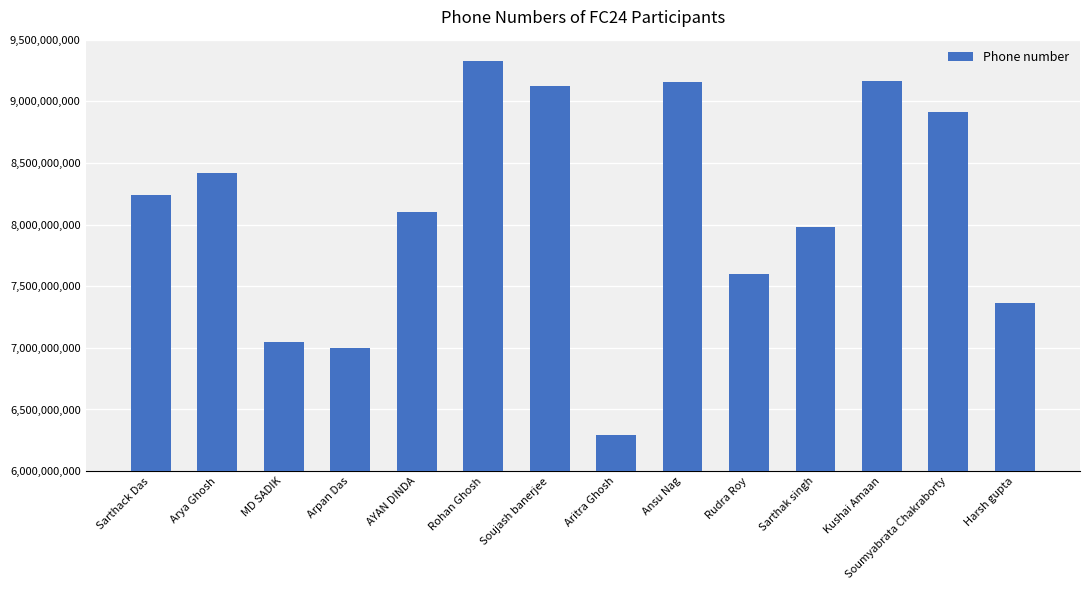

Are the bars horizontal?

No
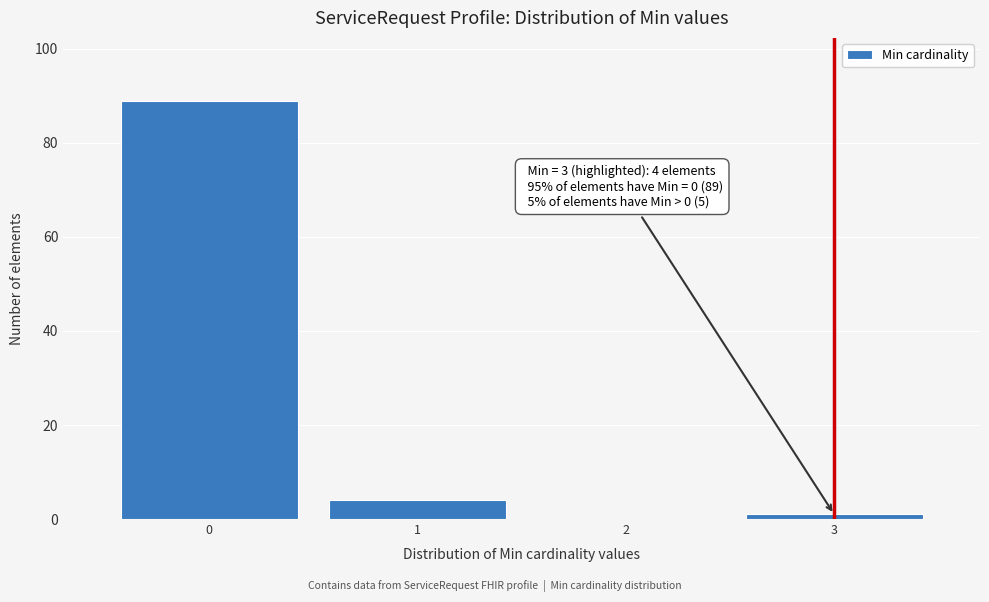

Which range on the x-axis has the tallest bar?

-0.5 to 0.5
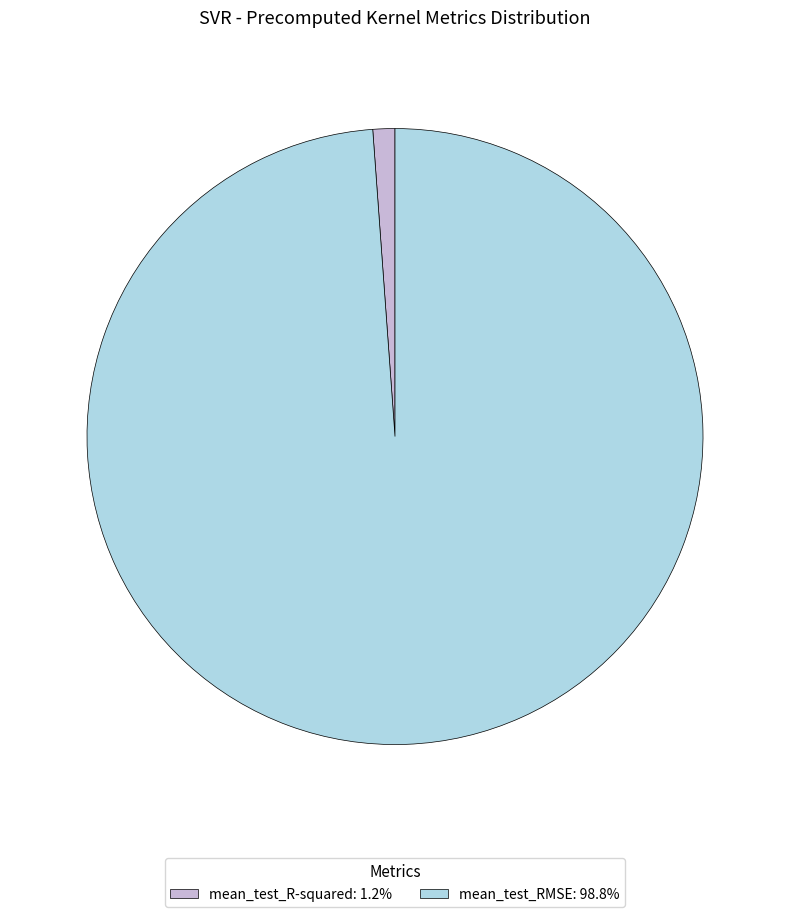

Count the number of slices in the pie.

2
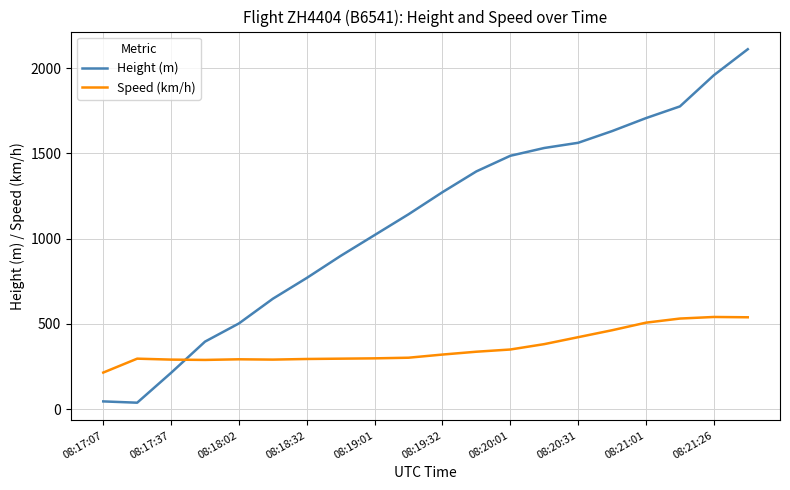

Which series has the largest range (max minus min)?

Height (m)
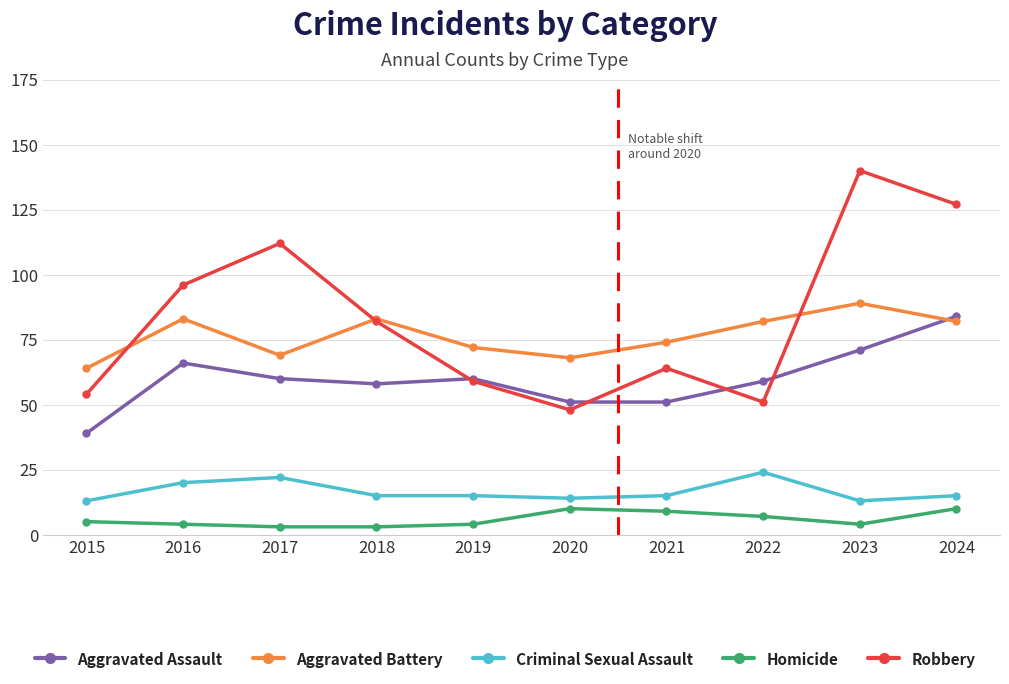

What is the difference between the maximum and second lowest values in the Homicide series?

7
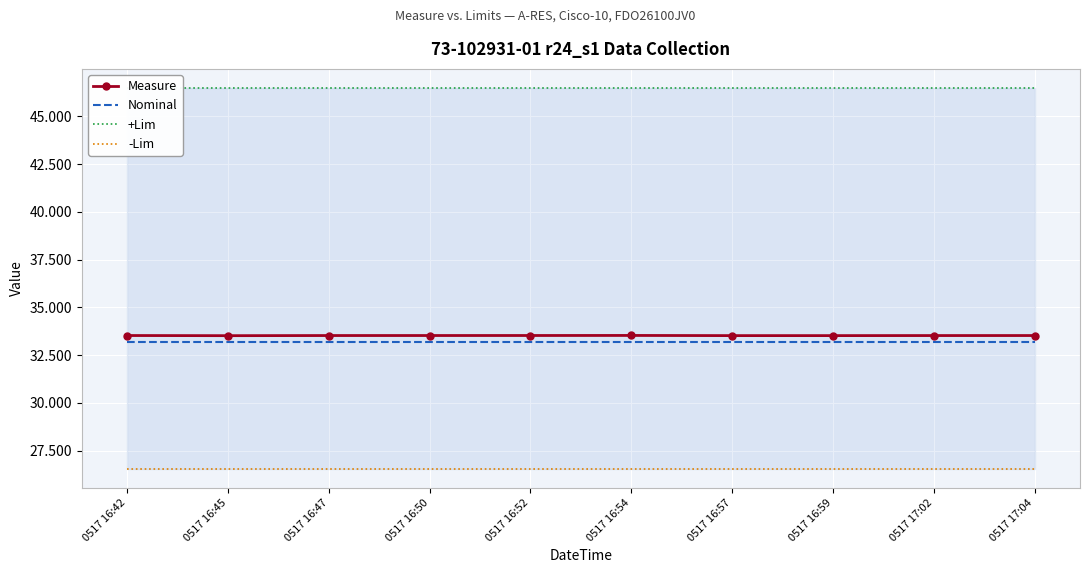

Which series changed the most between 0517 16:45 and 0517 16:50?

Measure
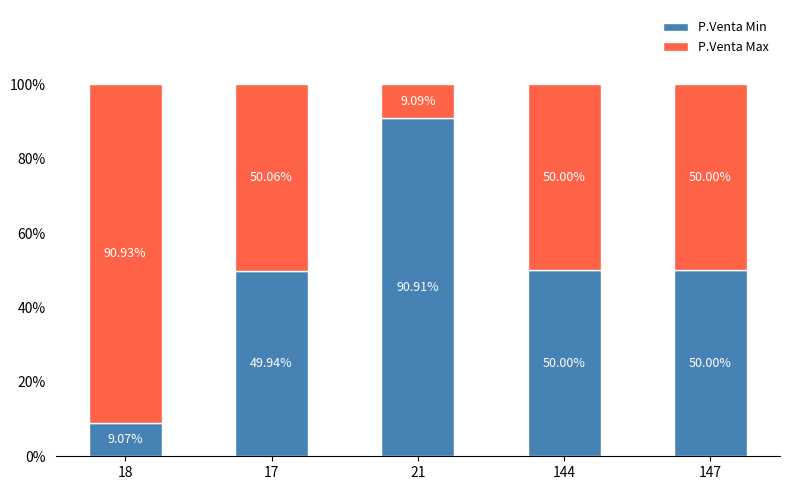

What is the total value across all series at 144?

100.0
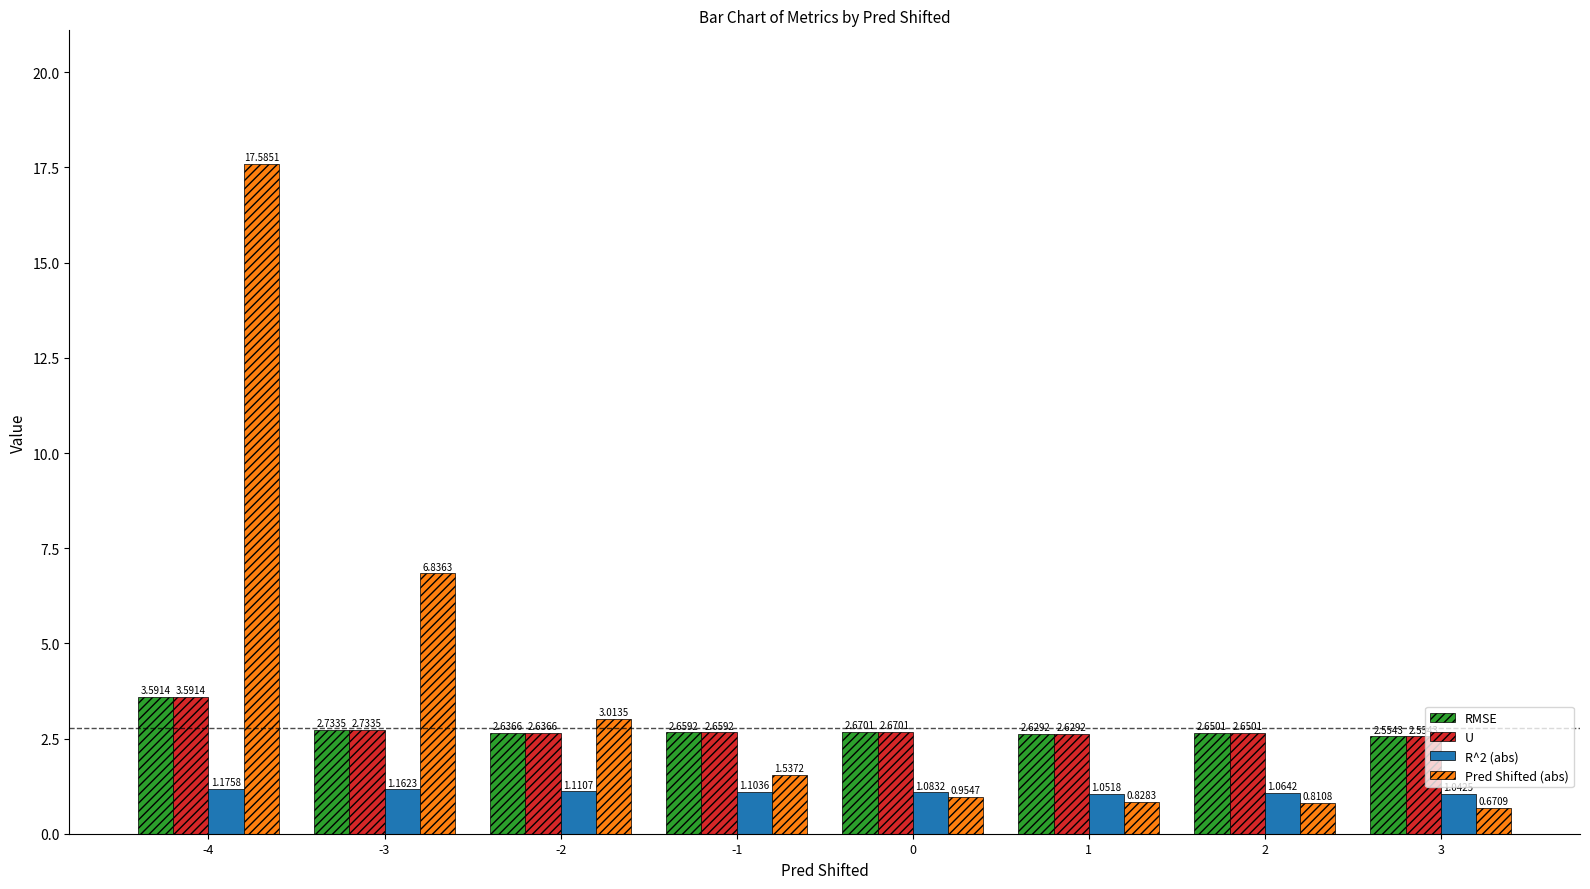

List the labels in order of R^2 (abs) value, smallest first.

3, 1, 2, 0, -1, -2, -3, -4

任务要求:
将以上各行中的“series”统一改称“group”，其余一字不改地重新写出，图片略去不写。

任务答复:
Are the bars horizontal?

No

Which range on the x-axis has the tallest bar?

-0.5 to 0.5

Count the number of slices in the pie.

2

Which group has the largest range (max minus min)?

Height (m)

What is the difference between the maximum and second lowest values in the Homicide group?

7

Which group changed the most between 0517 16:45 and 0517 16:50?

Measure

What is the total value across all group at 144?

100.0

List the labels in order of R^2 (abs) value, smallest first.

3, 1, 2, 0, -1, -2, -3, -4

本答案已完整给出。